((

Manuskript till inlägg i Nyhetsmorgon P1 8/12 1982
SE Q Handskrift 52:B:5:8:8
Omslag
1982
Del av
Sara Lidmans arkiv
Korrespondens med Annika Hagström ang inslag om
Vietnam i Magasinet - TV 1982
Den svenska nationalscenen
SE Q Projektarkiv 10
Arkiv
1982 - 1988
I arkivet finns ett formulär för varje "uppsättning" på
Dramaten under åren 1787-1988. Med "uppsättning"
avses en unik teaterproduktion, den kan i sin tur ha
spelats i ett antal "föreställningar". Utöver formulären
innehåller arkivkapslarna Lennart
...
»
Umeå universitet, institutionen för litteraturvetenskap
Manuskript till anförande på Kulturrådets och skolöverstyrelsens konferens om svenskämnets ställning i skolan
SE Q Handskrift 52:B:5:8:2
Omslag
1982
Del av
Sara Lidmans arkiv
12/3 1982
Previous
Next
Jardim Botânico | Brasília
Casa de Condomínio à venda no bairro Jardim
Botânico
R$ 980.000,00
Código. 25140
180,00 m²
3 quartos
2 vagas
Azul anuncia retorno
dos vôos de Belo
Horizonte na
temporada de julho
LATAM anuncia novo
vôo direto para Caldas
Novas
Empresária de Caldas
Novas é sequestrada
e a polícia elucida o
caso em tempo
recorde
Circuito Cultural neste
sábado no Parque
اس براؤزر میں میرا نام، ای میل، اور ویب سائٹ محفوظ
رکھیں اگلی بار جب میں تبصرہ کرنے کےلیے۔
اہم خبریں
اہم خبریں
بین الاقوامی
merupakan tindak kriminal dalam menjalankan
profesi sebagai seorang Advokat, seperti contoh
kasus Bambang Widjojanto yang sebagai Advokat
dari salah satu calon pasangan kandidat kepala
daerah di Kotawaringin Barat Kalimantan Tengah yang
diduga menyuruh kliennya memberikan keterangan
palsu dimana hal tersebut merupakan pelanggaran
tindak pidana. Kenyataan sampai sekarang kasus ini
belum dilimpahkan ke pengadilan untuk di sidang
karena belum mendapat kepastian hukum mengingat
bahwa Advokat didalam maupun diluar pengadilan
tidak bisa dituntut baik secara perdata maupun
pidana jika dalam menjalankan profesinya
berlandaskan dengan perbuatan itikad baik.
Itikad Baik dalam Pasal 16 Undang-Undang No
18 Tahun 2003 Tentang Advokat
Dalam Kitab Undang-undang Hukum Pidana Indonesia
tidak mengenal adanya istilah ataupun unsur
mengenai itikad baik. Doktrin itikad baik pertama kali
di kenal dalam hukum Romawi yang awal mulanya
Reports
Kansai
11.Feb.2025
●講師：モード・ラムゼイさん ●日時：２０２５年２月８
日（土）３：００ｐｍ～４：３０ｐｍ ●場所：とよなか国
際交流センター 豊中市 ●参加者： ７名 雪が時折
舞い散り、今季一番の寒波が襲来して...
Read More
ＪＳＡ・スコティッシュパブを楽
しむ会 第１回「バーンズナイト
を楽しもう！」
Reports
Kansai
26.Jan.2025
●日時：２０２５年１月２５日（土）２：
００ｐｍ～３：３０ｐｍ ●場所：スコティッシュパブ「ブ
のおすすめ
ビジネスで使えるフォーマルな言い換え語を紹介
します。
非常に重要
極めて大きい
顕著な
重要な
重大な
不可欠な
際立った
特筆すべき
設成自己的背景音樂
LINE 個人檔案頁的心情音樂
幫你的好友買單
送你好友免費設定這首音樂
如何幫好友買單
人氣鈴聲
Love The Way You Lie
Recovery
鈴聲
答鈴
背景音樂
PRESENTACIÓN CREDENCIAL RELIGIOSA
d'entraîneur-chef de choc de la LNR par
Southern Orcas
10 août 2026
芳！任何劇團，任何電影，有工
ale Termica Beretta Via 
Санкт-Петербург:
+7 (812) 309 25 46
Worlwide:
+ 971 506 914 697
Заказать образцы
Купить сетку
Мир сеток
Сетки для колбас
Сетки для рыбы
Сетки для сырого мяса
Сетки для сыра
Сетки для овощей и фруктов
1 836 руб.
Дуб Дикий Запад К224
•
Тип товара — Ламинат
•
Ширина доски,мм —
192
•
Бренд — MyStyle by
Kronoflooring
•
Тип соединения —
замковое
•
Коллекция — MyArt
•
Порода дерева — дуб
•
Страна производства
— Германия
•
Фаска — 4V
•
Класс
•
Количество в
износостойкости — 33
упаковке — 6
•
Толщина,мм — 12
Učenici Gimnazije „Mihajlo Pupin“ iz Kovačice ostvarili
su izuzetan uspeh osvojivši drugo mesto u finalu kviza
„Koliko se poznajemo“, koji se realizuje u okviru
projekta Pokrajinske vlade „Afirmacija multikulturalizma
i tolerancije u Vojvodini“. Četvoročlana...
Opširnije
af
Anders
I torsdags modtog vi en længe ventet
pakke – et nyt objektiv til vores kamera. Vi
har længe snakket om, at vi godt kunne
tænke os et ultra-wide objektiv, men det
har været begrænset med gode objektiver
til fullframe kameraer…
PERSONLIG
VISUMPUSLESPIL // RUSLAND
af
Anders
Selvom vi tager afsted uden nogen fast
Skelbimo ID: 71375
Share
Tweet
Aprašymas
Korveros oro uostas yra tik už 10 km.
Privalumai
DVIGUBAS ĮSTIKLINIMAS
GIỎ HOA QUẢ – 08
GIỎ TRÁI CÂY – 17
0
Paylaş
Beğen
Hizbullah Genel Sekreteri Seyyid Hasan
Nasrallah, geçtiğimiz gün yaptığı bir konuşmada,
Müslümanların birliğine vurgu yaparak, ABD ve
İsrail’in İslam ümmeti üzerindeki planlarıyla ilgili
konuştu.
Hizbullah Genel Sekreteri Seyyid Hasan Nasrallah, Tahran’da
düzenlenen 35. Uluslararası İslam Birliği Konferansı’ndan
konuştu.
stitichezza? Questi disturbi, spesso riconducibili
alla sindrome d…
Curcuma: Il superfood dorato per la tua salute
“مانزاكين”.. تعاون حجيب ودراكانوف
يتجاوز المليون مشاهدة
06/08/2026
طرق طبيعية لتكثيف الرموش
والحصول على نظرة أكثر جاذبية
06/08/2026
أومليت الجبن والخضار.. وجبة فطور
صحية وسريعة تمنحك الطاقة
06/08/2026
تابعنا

))

Your answer should be only the number of lines in the entries above that hold the string "merupakan".

▶ COMPLETED EXERCISE
2